Dieser Duft vom Kuchen im Ofen, sagt der Psychologe Michael Thiel, komme bei den meisten Menschen deshalb so gut an, weil sie damit Erinnerungen an die Kindheit verbinden. "Der Geruch strömt durch die Nase ins Gehirn - und mit dem Duft kommt auch die Erinnerung." Mit Selbstgebackenem verbinden viele Menschen Familienzusammenkünfte und Geburtstage. "Das hat etwas von Geborgenheit. Es gibt einem das Gefühl von Sicherheit", sagt Thiel. Sicherheit und Geborgenheit seien zwei Grundbedürfnisse.
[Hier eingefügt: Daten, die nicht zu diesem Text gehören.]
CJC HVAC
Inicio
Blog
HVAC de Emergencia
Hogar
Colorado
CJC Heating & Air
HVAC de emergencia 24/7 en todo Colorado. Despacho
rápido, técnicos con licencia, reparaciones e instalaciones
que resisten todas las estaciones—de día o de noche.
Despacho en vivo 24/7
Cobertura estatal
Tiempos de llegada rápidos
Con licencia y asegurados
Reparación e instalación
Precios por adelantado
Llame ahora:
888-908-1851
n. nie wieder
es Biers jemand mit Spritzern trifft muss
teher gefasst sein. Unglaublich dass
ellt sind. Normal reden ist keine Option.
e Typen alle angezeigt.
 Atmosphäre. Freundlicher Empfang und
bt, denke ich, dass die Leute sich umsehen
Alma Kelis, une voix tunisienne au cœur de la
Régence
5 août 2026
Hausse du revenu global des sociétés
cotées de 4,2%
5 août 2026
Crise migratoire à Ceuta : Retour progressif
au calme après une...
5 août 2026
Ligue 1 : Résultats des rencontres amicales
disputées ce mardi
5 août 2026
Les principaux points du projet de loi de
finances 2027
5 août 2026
Thiel: "Kuchen verbindet diese beiden Grundbedürfnisse." Er selbst backe übrigens auch sehr gern. Sogar im Urlaub auf den Lofoten, wo er noch nicht einmal einen Backofen hat.

Hobbybäcker sind einfallsreich: Thiel hat eine Philadelphia-Torte gemacht. Die kommt in den Kühlschrank statt in den Ofen. Den Reiz, mit Freunden an der Kaffeetafel Kuchen zu essen, erklärt der Psychologe so: "Die böse Welt bleibt draußen, und wir kümmern uns um uns selbst." Und dann verrät der Hobbybäcker noch: "Viele Frauen empfinden es als wohltuend, wenn Männer ihnen etwas backen." Heißt: Backen macht sexy.
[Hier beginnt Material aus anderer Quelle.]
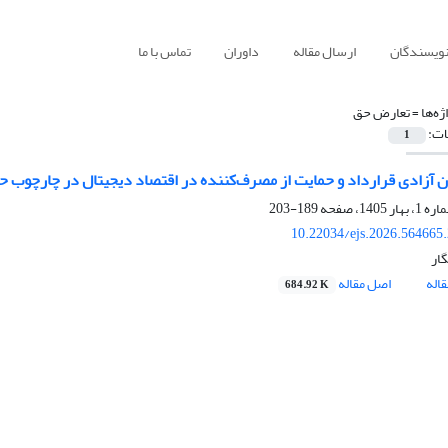
نویسندگان
ارسال مقاله
داوران
تماس با ما
ژه‌ها =
تعارض حق
ات:
1
ن آزادی قرارداد و حمایت از مصرف‌کننده در اقتصاد دیجیتال در چارچوب حق
189-203
10.22034/ejs.2026.564665
ار
اله
اصل مقاله
684.92 K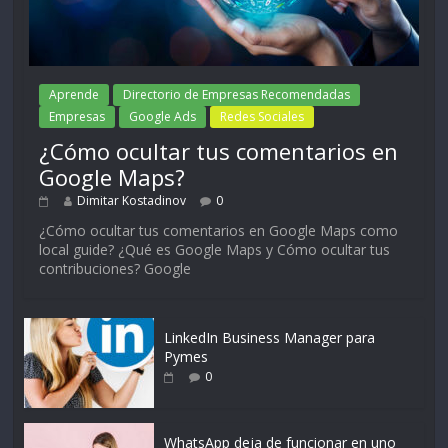
Aprende
Directorio de Empresas Recomendadas
Empresas
Google Ads
Redes Sociales
¿Cómo ocultar tus comentarios en
Google Maps?
Dimitar Kostadinov
0
¿Cómo ocultar tus comentarios en Google Maps como
local guide? ¿Qué es Google Maps y Cómo ocultar tus
contribuciones? Google
LinkedIn Business Manager para
Pymes
0
WhatsApp deja de funcionar en uno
Ob das die Ehefrau von Sebastian Wenzel auch so sieht? Der Geschäftsführer eines Unternehmens aus Rahlstedt kocht richtig gern und backt auch regelmäßig. Der 43-Jährige legt einfach Wert auf gute Lebensmittel, auf Zutaten aus der Region. Deshalb ist er auch Mitglied bei der Hamburger Slowfood-Bewegung. Die Organisation hat sich unter anderem auf die Fahnen geschrieben, dass Lebensmittel sauber und fair produziert werden. So hat Wenzel gerade erst ein Schwein für sich schlachten und zerlegen lassen. "So weiß ich, woher das Tier kommt und wie es aufgewachsen ist", sagt er.

Aber zurück zum Backen. Heute stehen Windbeutel an, mit einer Sahne-Beeren-Füllung. Weil gerade Saison ist, stammen die Brom- und Himbeeren sowie die kleinen Erdbeeren aus seinem Garten. Gerade holt Sebastian Wenzel den fertig gebackenen Brandteig aus dem Ofen. "Backen ist so leicht. Man folgt einfach stur dem Rezept", sagt Wenzel. Kochen sei kreativer. Man könne mehr improvisieren. Fürs Backen brauche er keinen besonderen Anlass. "Ich mache das aus Spaß."

Schon als Teenager habe er mit dem Kochen und Backen angefangen, sagt Wenzel. Das sei keine große Sache gewesen und habe auch niemanden besonders beeindruckt. "Nur meine Mutter fand das toll." Kuchen aus einer der üblichen Filialketten würde er inzwischen nicht mehr kaufen. "Da kommen Treibmittel rein, die kein Mensch braucht." Mit einer Spritztülle füllt der Mann - er trägt Schürze - die Beeren-Sahne-Mischung in den fertigen Teig. "Die Windbeutel sind alle etwas krumm und schief geworden", sagt Sebastian Wenzel. Und ist sehr zufrieden. "Genauso, wie es sein soll."